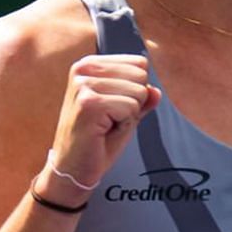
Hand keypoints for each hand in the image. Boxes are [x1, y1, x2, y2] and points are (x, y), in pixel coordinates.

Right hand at [39, 54, 160, 203]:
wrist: (74, 166)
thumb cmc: (98, 139)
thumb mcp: (126, 113)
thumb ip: (142, 98)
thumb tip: (156, 90)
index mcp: (89, 64)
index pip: (140, 64)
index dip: (136, 91)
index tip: (113, 107)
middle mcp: (83, 69)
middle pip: (141, 76)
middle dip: (134, 103)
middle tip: (110, 119)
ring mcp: (83, 85)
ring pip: (138, 92)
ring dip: (128, 115)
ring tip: (105, 125)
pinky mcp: (88, 103)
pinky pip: (131, 108)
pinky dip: (124, 124)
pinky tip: (103, 131)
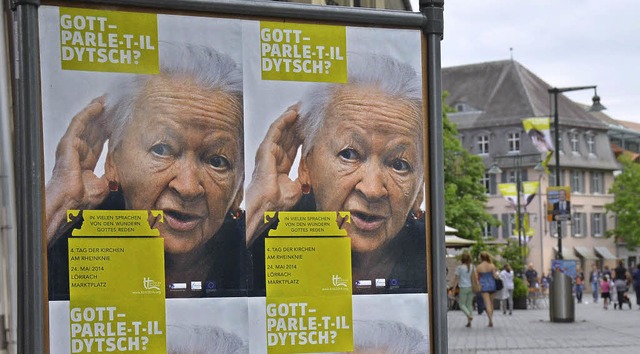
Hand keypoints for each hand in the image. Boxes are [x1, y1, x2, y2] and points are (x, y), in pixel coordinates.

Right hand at [45, 97, 108, 244]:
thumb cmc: (82, 199)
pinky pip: (79, 124)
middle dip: (105, 116)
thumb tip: (124, 172)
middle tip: (116, 104)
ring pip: (87, 123)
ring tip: (108, 99)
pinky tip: (98, 105)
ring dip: (98, 110)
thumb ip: (113, 175)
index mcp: (86, 162)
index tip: (121, 120)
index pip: (100, 141)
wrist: (70, 203)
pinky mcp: (68, 143)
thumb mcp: (105, 185)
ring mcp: (72, 147)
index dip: (110, 129)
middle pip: (94, 129)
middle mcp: (79, 152)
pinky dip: (88, 113)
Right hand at [246, 104, 302, 244]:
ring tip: (301, 107)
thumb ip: (303, 179)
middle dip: (298, 122)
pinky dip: (283, 121)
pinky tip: (292, 113)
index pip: (293, 145)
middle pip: (288, 135)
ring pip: (281, 130)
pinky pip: (275, 131)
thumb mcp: (297, 188)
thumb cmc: (278, 202)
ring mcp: (269, 152)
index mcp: (281, 166)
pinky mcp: (265, 150)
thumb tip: (310, 176)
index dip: (302, 134)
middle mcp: (274, 157)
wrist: (268, 206)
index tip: (312, 125)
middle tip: (308, 110)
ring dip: (291, 117)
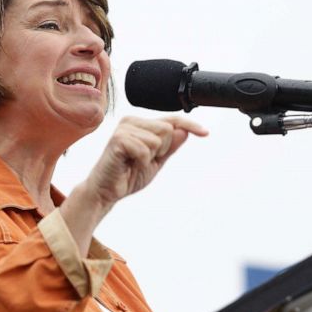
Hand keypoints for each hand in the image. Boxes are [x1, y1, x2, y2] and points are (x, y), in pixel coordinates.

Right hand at [60, 116, 207, 255]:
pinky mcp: (118, 139)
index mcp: (140, 124)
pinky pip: (146, 149)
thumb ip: (170, 146)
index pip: (171, 120)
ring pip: (159, 140)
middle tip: (144, 160)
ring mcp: (124, 128)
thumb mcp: (156, 161)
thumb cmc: (127, 175)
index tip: (206, 133)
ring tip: (134, 162)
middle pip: (168, 129)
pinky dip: (142, 161)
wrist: (106, 191)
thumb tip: (184, 131)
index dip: (190, 125)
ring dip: (151, 157)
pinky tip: (128, 164)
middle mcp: (131, 121)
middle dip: (163, 150)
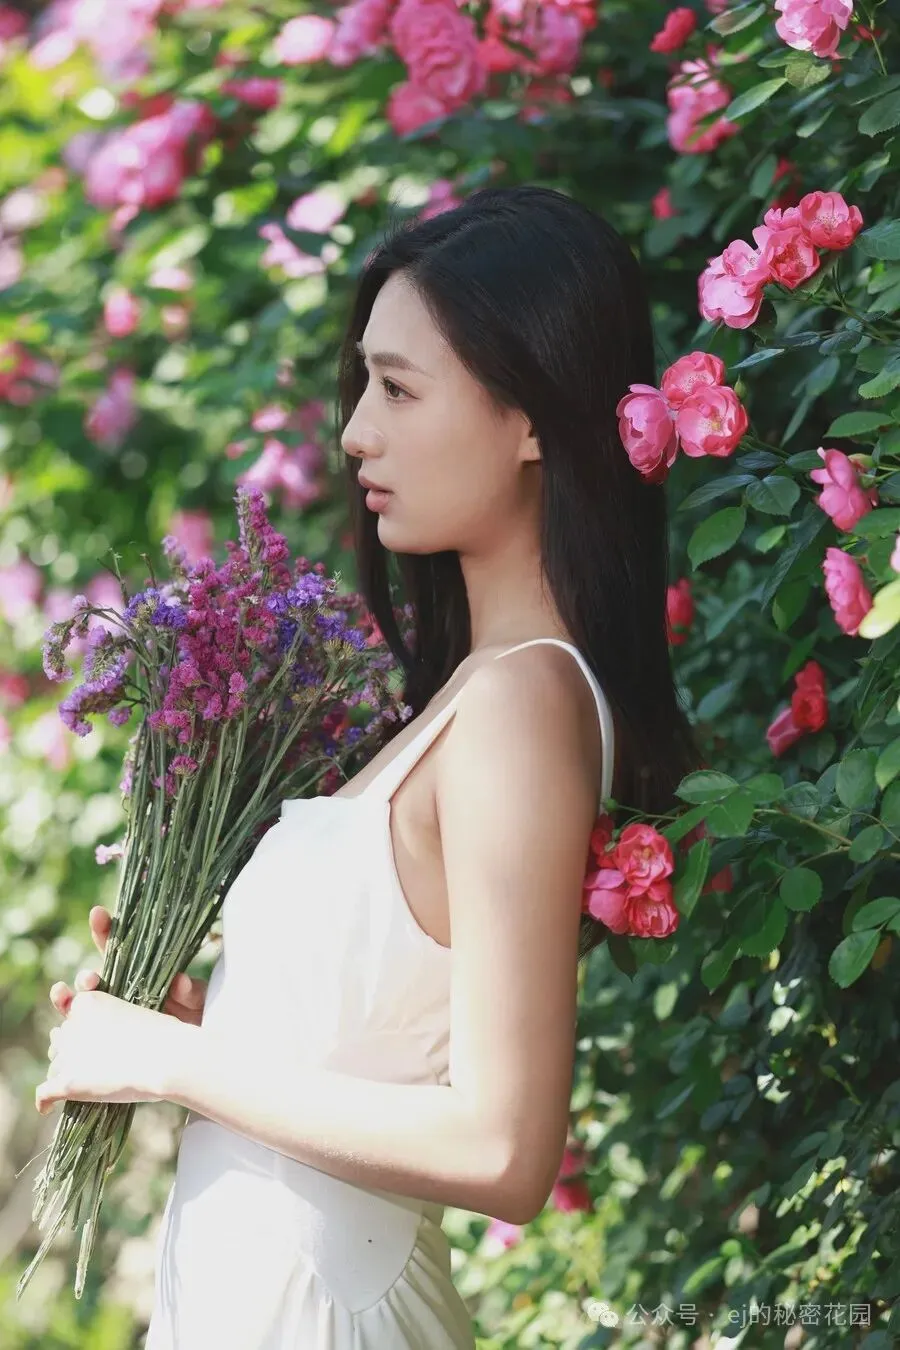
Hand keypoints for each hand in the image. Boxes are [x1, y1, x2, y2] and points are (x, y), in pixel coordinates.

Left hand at [35, 989, 194, 1114]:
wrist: (166, 1057)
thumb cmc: (162, 1035)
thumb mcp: (136, 1014)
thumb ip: (113, 1023)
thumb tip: (103, 1047)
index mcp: (87, 1003)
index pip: (69, 1015)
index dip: (77, 1025)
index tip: (88, 1034)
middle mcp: (72, 1026)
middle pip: (59, 1040)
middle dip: (69, 1050)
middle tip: (90, 1061)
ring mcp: (68, 1055)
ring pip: (54, 1067)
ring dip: (63, 1074)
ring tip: (81, 1083)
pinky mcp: (68, 1083)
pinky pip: (44, 1094)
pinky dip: (44, 1101)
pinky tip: (46, 1109)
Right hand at [49, 905, 207, 1026]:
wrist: (198, 1056)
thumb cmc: (199, 1022)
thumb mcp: (201, 1002)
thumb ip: (192, 992)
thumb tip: (180, 982)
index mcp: (142, 974)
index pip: (120, 948)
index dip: (107, 930)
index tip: (98, 914)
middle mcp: (122, 992)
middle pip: (97, 977)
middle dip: (88, 974)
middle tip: (90, 980)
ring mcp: (112, 1015)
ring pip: (85, 1003)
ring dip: (74, 999)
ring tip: (81, 1000)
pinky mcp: (106, 1038)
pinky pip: (82, 1030)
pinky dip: (70, 1022)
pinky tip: (66, 1017)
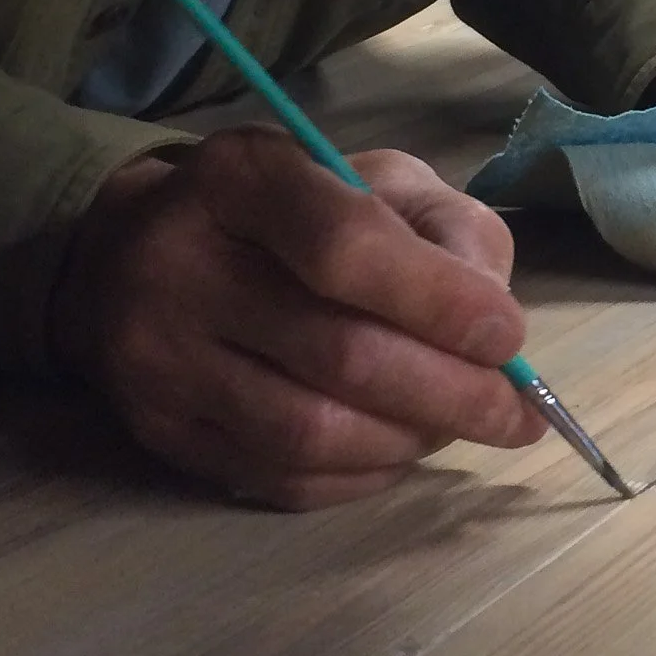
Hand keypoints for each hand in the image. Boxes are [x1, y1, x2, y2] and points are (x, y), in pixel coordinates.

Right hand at [51, 130, 544, 508]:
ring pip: (310, 432)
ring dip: (408, 439)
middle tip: (516, 413)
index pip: (346, 247)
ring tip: (459, 425)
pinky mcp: (158, 433)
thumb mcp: (375, 178)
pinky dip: (360, 475)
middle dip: (449, 392)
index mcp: (243, 178)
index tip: (511, 337)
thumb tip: (495, 325)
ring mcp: (158, 360)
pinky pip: (279, 478)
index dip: (440, 301)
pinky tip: (398, 449)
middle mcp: (180, 267)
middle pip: (337, 354)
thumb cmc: (293, 208)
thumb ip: (447, 230)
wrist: (140, 252)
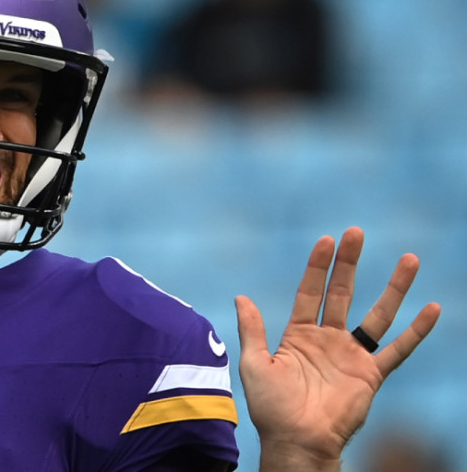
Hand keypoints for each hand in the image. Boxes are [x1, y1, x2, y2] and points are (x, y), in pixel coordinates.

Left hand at [236, 227, 439, 468]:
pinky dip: (416, 330)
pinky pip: (398, 349)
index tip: (327, 239)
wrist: (296, 440)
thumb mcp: (255, 364)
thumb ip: (252, 330)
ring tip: (408, 259)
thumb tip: (241, 297)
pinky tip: (431, 308)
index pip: (310, 292)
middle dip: (349, 263)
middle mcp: (328, 340)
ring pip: (377, 314)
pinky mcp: (371, 374)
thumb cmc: (271, 408)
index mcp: (298, 335)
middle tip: (356, 232)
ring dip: (393, 287)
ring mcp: (351, 355)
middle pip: (342, 293)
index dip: (317, 267)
—————
Within the records above, each line containing "Right" is to be returned.

◆ **TASK OUTPUT**:
Right hand at [39, 54, 160, 203]:
Right hand at [45, 97, 108, 244]:
Right hand at [246, 104, 302, 244]:
Right hand at [60, 116, 207, 255]:
Right hand at [49, 905, 207, 1026]:
Right hand at [51, 130, 544, 508]:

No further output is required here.